As if you didn't have enough problems already, there are things that can and usually will go awry with your use of audio in Flash. Here are a couple of items you might run across and suggestions on how to handle these anomalies:

  • Some people don't have sound cards. Believe it or not, most of corporate America still isn't arming their employee workstations with sound cards. Even if they do ship with the board, there is no guarantee that the person has speakers.

    You can't do much about the speakers, but ActionScript routines are available that let you sift through a local SYSTEM.INI file on a PC and look for the occurrence of the string "Wave=". That typically means that a sound card has been installed, and if someone managed to get speakers on her desk, she can listen to your audio tracks.

    If the string doesn't show up, you probably should run a second script that will disable the audio tracks from loading into the movie. This reduces download time and eliminates the possibility of playback errors for a user who clearly doesn't need to suffer through them.

  • Sounds play in the Flash editor, but not in the final SWF file. This can be a terrible realization. It's the kind of error that sends you into a mental tailspin late at night when you probably are too tired to digest this weird manifestation. There is one possible, rather simple, explanation, however.
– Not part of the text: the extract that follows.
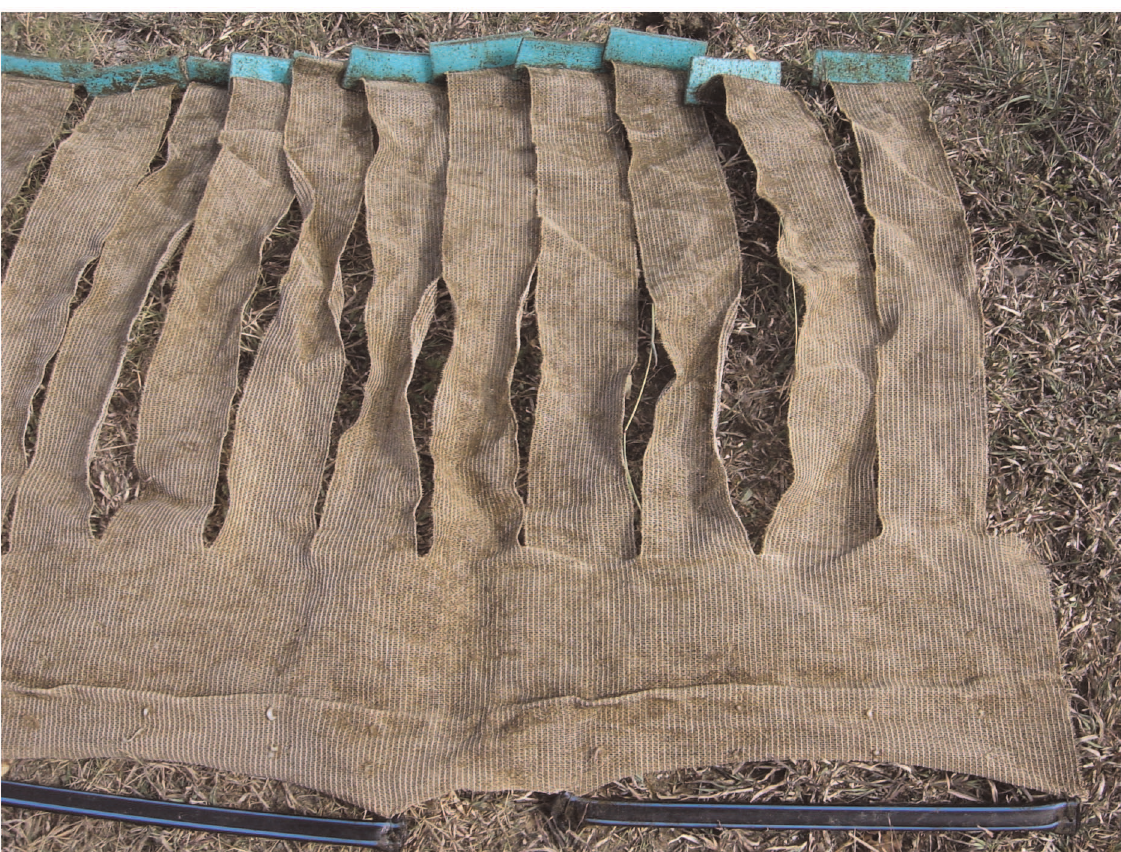
Figure 1. Stripped shadecloth unit. Photograph of the end of a stripped shadecloth unit used to increase the surface area of mesh inside fine- mesh enclosures. The sand-filled polypropylene tubes at the bottom of the photograph weigh down the woven polyethylene fabric while the foam pieces at the top kept the strips upright in the water.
    Remember that the Publish Settings (and the Export Movie settings, for that matter) under File in the main menu have options for various compression routines. One of the options under the various settings is a Disable option, which you might have inadvertently selected somehow. It seems like an odd thing to forget, but it should be the first place you look when the sounds won't execute.

  • RealPlayer Audio won't play back. Note that only streamed audio plays back after publishing a file for RealPlayer. Audio events do not play back. To make sure you are seeing the correct playback for RealPlayer, set the event audio in the Publish settings to Disable. Set your preferences for streaming audio to raw compression with a sample rate of 11KHz, 22KHz, or 44KHz.

    Additionally, audio files with a 5KHz sampling rate will not compile in RealPlayer. The input cannot be compiled properly into RealAudio. You will need to go back to the original source file and import a higher rate into Flash.

  • Sounds play with a clicking noise in the Flash editor. Occasionally, playback on audio also will be accompanied by a clicking noise that often obscures the track and also occurs when the movie is played back in a browser. Developers experiencing this problem will note that it occurs only in Flash, and on other workstations the problem does not occur.

    Unfortunately, this is a hardware problem. Several sound cards have been identified as the cause of the problem on Windows 95 and Windows 98:

    • Crystal Audio System (found in the IBM Intellistation E Pro)

    • Sound Blaster Audio PCI 64D

    • Sound Blaster Audio PCI 128D

    • ESS Maestro-2E (found in Dell Inspiron laptops)

      Unfortunately, the best thing to do is to update the sound card's driver if possible and see whether the problem persists. Try this first before you contemplate pulling your sound card altogether.